##### AVAILABLE DATA #####
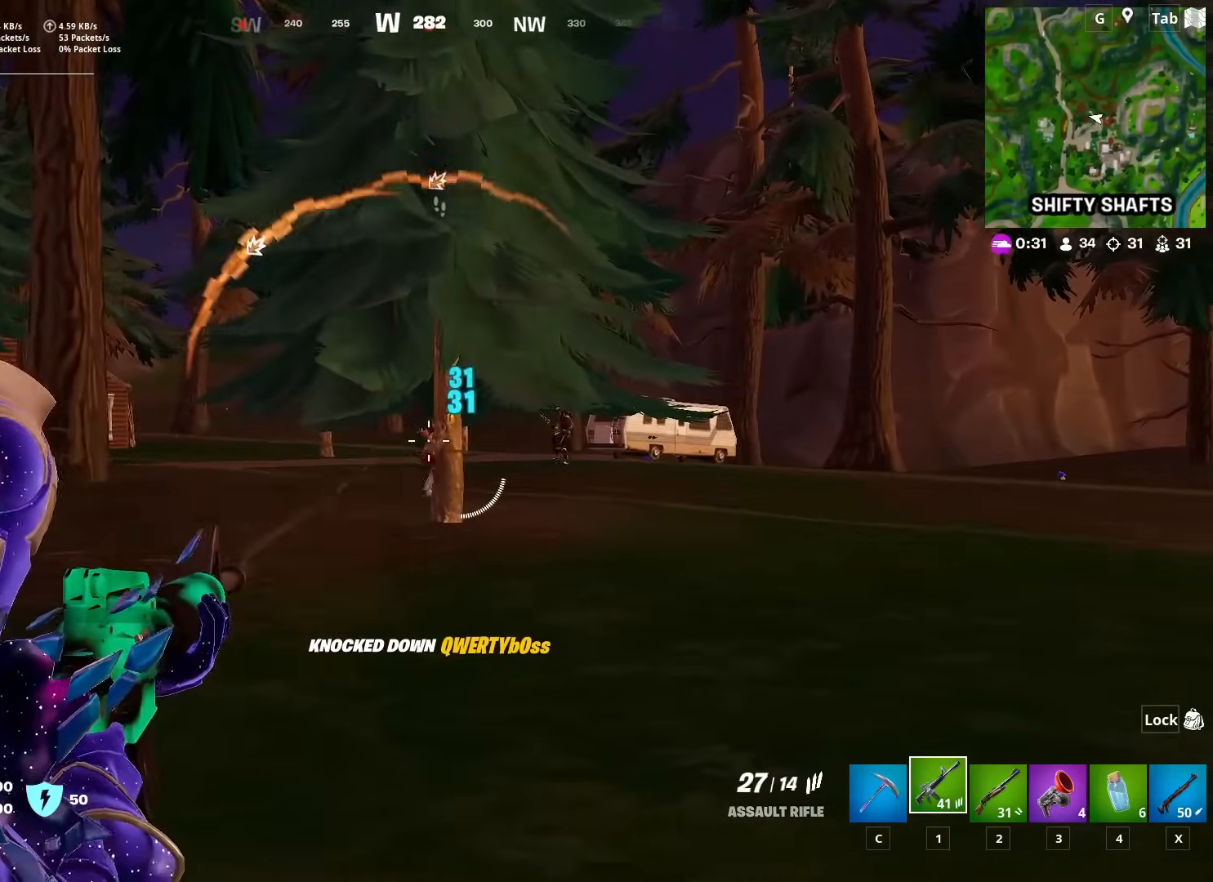
{"keys": [], "mouse": ["left", "right"], "mouse_move": "down-right", "events": [[17, "s", "down"], [167, "d", "down"], [450, "s", "up"], [500, "d", "up"]]}
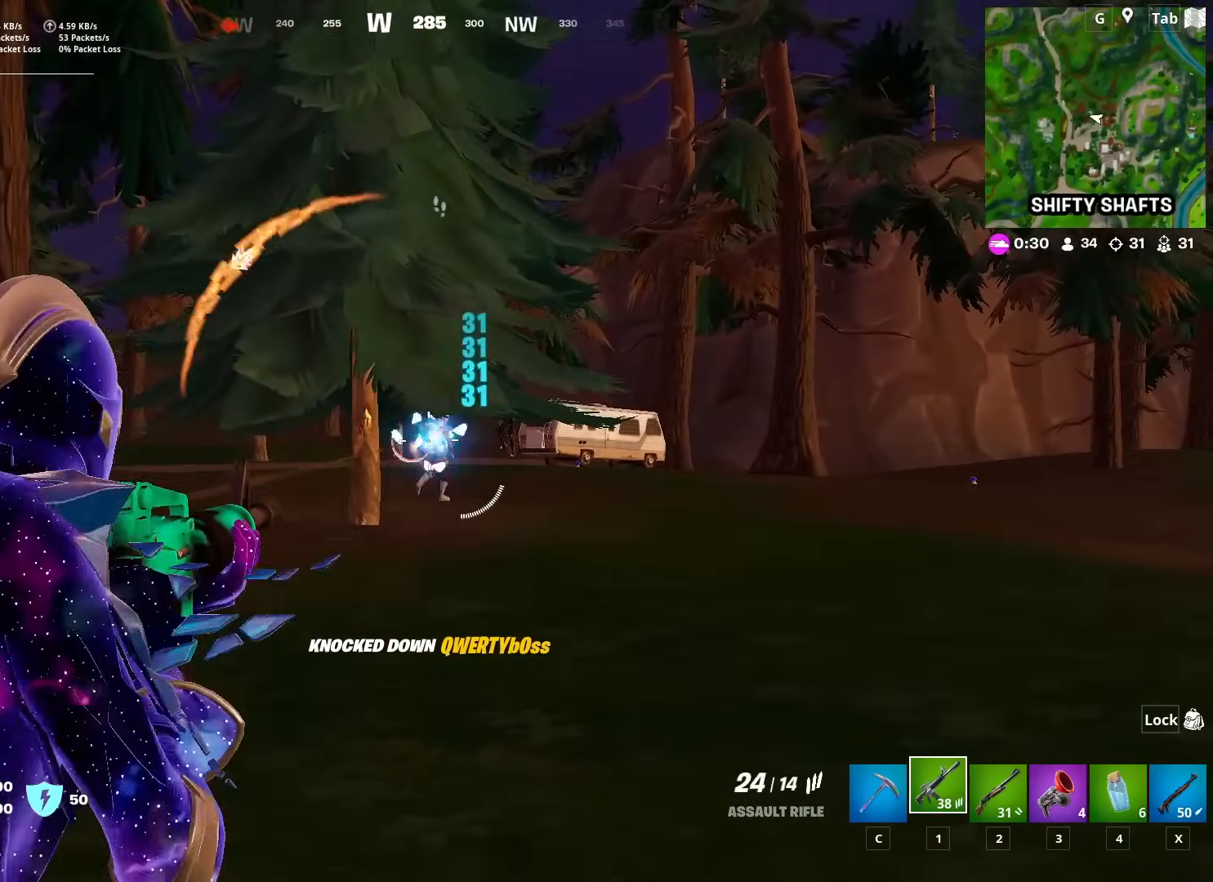
{"keys": ["d", "s"], "mouse": ["left", "right"], "mouse_move": "right", "events": [[317, "d", "down"], [317, "s", "down"]]}
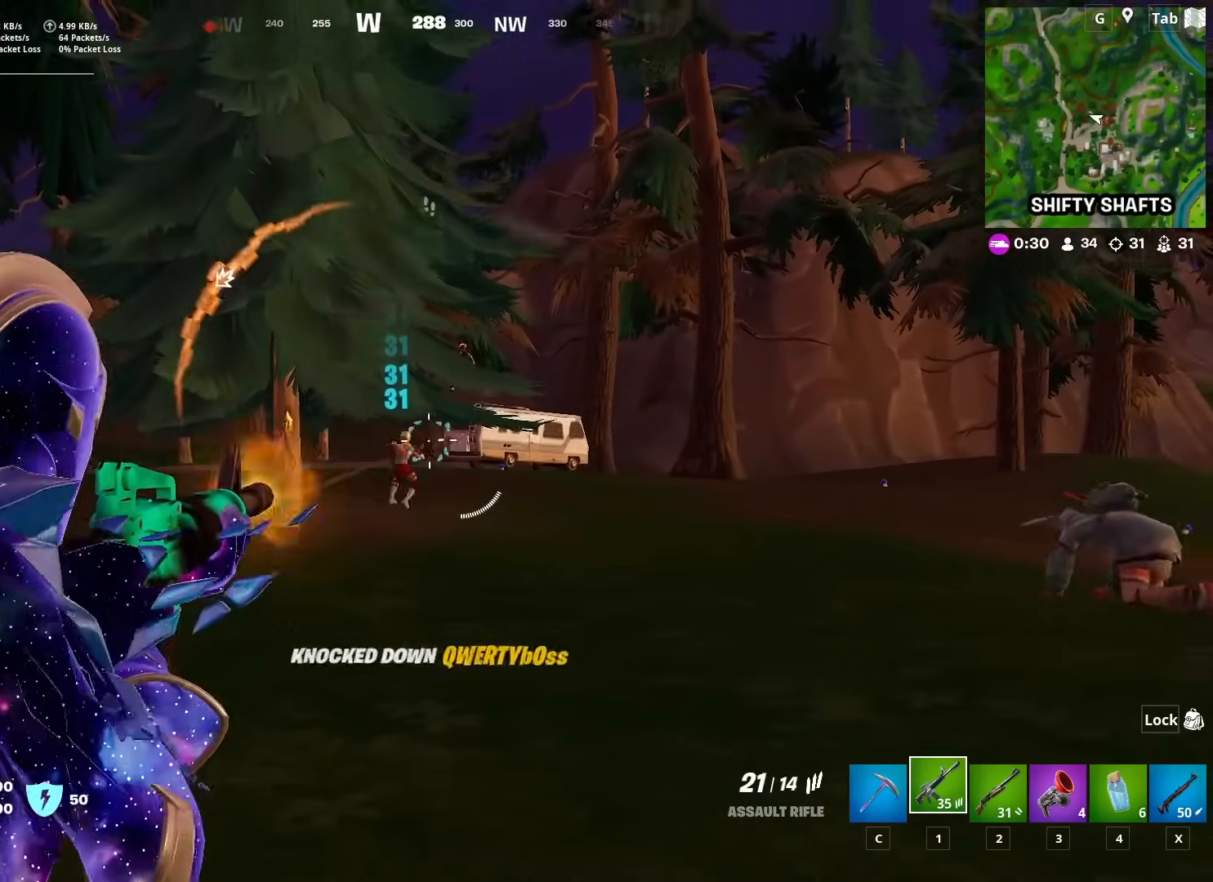
{"keys": ["a", "s"], "mouse": ["left", "right"], "mouse_move": "right", "events": [[50, "d", "up"], [434, "a", "down"]]}
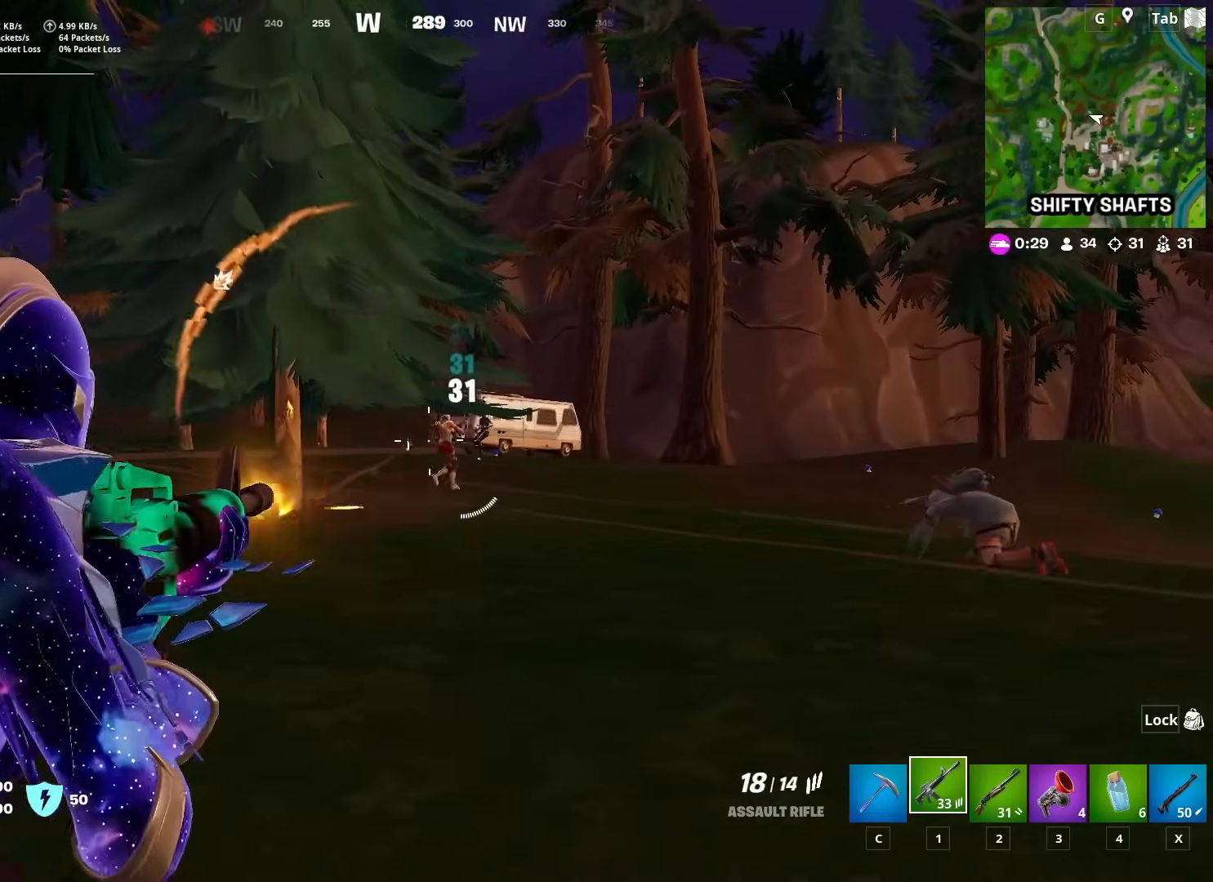
{"keys": ["s", "shift"], "mouse": ["left", "right"], "mouse_move": "right", "events": [[167, "s", "up"], [267, "space", "down"], [301, "s", "down"], [351, "a", "up"], [351, "space", "up"], [401, "mouse_left", "up"], [451, "mouse_left", "down"], [451, "shift", "down"]]}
#####
Send back the listing exactly as it stands. Do not include the pictures.

> **COMPLETED TASK**:
{"keys": [], "mouse": ["left", "right"], "mouse_move": "down-right", "events": [[17, "s", "down"], [167, "d", "down"], [450, "s", "up"], [500, "d", "up"]]}
{"keys": ["d", "s"], "mouse": ["left", "right"], "mouse_move": "right", "events": [[317, "d", "down"], [317, "s", "down"]]}
{"keys": ["a", "s"], "mouse": ["left", "right"], "mouse_move": "right", "events": [[50, "d", "up"], [434, "a", "down"]]}
{"keys": ["s", "shift"], "mouse": ["left", "right"], "mouse_move": "right", "events": [[167, "s", "up"], [267, "space", "down"], [301, "s", "down"], [351, "a", "up"], [351, "space", "up"], [401, "mouse_left", "up"], [451, "mouse_left", "down"], [451, "shift", "down"]]}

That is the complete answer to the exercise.